◆ Document excerpt ◆
-=-=-=-=-

Even though they are less efficient than metal collectors, plastic-panel and rubber-mat collectors are more commonly used. Plastic and rubber have thermal conductivities as much as 1,000 times lower than those of metals, so they require a larger collector surface area. However, since they are less expensive per ft2 than metal collectors, the overall capital cost is about the same, and they are not susceptible to corrosion from pH variations.

The life expectancy of collectors varies depending on the material they are made of. Plastic and rubber collectors should have UV inhibitors added to retard degradation from sunlight. They will typically last 10 to 15 years. Collectors that do not have any UV inhibitors may last only one year. Metal collectors will last decades if they are properly maintained.

Simple, low-cost, do-it-yourself systems can be made by simply laying out black plastic pipe in the sun. However, they may perform poorly compared to commercially available systems. Commercially available pool collectors must undergo stringent testing before they can be certified by the Solar Rating Certification Corporation (SRCC).

Collector and Pump Sizing A number of factors determine the amount of collector area required. These include temperature, wind speed, relative humidity and insolation (incident solar radiation) regimes; pool size, location, and exposure to the sun and wind; how often and during which months the pool is used; whether a pool cover is used (highly recommended); the type of collector; how warm the users want the pool to be; and how much of the heating demand the system is designed to meet.

Putting a Cover on Heat Loss

Pools lose heat through convection (evaporation) and radiation from the pool surface, and by conduction from the sides or walls of the pool. How much heat is lost at any given time is determined by water temperature; ambient air temperature, relative humidity, and pressure; effective ambient radiant temperature (mostly sky temperature); wind flow across the surface; user activity (splashing causes greater evaporation); and ground temperature. Exposure to sunlight and cloud density also affects outdoor pool heat loss.

On average, outdoor pools lose almost 90% of their heat from the water surface: 70% by evaporation, and 20% by radiation to the sky. About 10% is lost by conduction from the sides and bottom. Heat loss from indoor pools is similar, but is somewhat controlled by the operation of the air heating and cooling, ventilation, and humidity control systems. Only around 3% of the heat input is lost by conduction in indoor pools.

Clearly, reducing heat loss from the pool surface is the primary consideration. A pool cover is the easiest and least expensive way to do this and also reduce water loss. Studies using DOE's Energy Smart Pools software (see Pools Get RSPEC from DOE) indicate that pool covers reduce water consumption by 30%-50%. For example, a cover could save as much as 4,000 gallons of water per year that would otherwise evaporate from a 450 ft2 pool.

Energy savings from installing a pool cover vary with how often the cover is on. As a rough rule of thumb, a cover used 50% of the time will save about 50% of the heating energy, a cover used 70% of the time will result in about a 70% savings, and so on. A pool cover makes sense even on an unheated pool. In some climates, pools can be heated to 80oF during the day simply through the diligent use of a cover.

-=-=-=-=-

◆ Information provided ◆
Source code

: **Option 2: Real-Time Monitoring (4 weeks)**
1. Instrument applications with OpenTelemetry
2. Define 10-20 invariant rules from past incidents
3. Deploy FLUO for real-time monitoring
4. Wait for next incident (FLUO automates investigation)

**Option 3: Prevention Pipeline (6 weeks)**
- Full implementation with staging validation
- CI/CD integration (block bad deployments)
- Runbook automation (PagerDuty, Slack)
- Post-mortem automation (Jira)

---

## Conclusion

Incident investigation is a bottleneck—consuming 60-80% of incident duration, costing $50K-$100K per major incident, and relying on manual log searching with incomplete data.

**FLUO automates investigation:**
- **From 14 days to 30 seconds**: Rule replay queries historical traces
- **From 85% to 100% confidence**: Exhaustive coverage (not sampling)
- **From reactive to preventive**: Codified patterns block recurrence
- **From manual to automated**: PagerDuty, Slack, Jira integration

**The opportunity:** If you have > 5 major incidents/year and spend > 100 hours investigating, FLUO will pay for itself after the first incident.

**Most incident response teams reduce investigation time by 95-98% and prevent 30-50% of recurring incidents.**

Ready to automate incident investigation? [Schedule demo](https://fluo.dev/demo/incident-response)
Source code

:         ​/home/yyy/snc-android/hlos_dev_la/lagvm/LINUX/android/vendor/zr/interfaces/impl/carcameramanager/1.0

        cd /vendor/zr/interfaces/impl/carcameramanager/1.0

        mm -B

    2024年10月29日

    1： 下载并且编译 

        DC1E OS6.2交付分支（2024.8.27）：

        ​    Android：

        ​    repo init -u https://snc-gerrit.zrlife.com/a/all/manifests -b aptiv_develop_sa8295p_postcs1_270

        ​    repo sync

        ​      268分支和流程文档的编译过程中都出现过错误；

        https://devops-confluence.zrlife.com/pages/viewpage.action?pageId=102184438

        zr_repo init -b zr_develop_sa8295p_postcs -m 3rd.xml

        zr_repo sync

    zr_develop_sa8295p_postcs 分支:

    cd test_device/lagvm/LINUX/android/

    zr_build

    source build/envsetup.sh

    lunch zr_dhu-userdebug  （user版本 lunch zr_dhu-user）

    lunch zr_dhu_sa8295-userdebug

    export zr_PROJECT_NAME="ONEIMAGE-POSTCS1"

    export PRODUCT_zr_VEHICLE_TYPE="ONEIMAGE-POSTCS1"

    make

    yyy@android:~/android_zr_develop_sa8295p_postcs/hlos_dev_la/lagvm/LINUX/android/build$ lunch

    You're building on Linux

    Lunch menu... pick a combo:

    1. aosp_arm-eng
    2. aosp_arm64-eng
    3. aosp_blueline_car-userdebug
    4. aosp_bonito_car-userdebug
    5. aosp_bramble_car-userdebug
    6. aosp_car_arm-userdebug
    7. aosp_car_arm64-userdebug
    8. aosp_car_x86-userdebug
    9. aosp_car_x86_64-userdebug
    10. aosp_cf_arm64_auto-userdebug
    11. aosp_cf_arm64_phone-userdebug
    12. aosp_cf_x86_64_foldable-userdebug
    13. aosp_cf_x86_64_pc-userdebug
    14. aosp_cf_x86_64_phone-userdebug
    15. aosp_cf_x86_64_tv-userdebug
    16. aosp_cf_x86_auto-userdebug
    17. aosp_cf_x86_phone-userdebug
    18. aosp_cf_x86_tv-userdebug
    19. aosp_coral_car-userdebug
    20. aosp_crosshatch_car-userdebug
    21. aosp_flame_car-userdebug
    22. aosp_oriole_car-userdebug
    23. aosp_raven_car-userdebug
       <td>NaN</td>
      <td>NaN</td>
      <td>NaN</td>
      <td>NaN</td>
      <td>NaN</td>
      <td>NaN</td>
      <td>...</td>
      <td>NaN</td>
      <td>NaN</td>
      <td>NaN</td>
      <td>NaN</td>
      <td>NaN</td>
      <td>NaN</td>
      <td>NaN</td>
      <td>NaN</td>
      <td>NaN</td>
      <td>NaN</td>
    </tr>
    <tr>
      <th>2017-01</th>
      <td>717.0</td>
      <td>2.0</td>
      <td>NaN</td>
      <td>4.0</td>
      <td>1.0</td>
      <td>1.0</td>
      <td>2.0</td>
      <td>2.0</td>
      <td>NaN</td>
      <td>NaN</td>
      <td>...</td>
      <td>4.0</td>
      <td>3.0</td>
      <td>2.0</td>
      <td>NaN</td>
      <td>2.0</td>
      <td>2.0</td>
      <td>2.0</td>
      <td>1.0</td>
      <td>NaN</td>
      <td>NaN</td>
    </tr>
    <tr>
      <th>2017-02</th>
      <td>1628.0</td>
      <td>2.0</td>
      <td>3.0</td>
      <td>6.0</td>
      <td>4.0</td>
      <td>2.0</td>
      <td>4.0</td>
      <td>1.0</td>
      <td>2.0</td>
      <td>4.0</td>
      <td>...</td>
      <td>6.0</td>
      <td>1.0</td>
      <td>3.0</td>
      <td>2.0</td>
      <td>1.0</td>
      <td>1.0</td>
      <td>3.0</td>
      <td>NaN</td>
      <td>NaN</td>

-=-=-=-=-

◆ Work order 1 ◆
Say whether each statement below agrees with the solar pool heating text, giving yes or no and quoting the deciding words of the text. (a) Plastic-panel and rubber-mat collectors are used more commonly than metal collectors. (b) Collectors without UV inhibitors typically last 10 to 15 years. (c) Indoor pools lose about 10% of their heat input by conduction.
◆ Work order 2 ◆
Continue the solar pool heating text, starting after its last sentence.

◆ Answer box 1 ◆
(a) Yes: "plastic-panel and rubber-mat collectors are more commonly used."
(b) No: "Collectors that do not have any UV inhibitors may last only one year."
(c) No: "Only around 3% of the heat input is lost by conduction in indoor pools."

◆ Answer box 2 ◆
We ran some pool cover calculations through the software for a 450 ft2 outdoor pool in Detroit, Michigan, kept at an average pool temperature of 80oF. Heating costs for a summer using propane came to about $1,390. Installing a pool cover and keeping it on all but 14 hours per week reduced the estimated summer heating cost to $130, a savings of $1,260. With natural gas and electric resistance heating the results were similar. Covering a natural gas-heated pool reduced estimated costs from $300 to $30 per summer, and covering an electrically heated pool reduced costs from $2,700 to $250 per summer.

Heat loss from pools. (These percentages are typical for outside pools.)

Types of Covers

Pool covers come in several different types. The simplest are placed over the pool by hand. Units with a dispensing roll, with or without a manual crank or electric motor, make covers convenient for small pools and practical for larger ones. There are bubble types, which resemble bubble packing, and vinyl covers with and without insulation.

Transparent and translucent (solar) covers work better than opaque covers because they allow sunshine to warm the pool through the day. A solar cover will raise pool temperatures between 5oF and 10oF (3oC-6oC), depending on the type of cover, when and how long it is used during the day, and how much the sun shines on the pool. Pool covers that contain ultraviolet (UV) inhibitors will last approximately 3 to 5 years. Covers that don't may last only one season. Pool covers should be used whenever the pool is not in use and should be removed completely, for safety reasons, before anyone enters the pool.

Other Ideas

Wind flow over the pool surface significantly increases evaporation rates and thus heat loss. Fences or shrubs placed around the pool perimeter act as windbreaks (and increase privacy). Although painting the pool walls or bottom a dark color would increase solar heat gain, building codes will not allow it for safety reasons-you can't see anyone lying on the bottom.

Pools Get RSPEC from DOE

The Reduce Swimming Pool Energy Costs (RSPEC) program is an initiative of the U.S. Department of Energy's Institutional Conservation Program. RSPEC seeks to increase national awareness of pool energy consumption, related costs, and their impact on the environment.

As part of the program, DOE developed software, called Energy Smart Pools, so that pool managers, installers, and equipment suppliers can analyze pool energy conservation measures. The software analyzes both indoor and outdoor pools. Inputting information about the pool, including desired temperature, wind speed, fuel costs, and times of use, allows the software to estimate energy savings and payback from using solar pool heaters and pool covers.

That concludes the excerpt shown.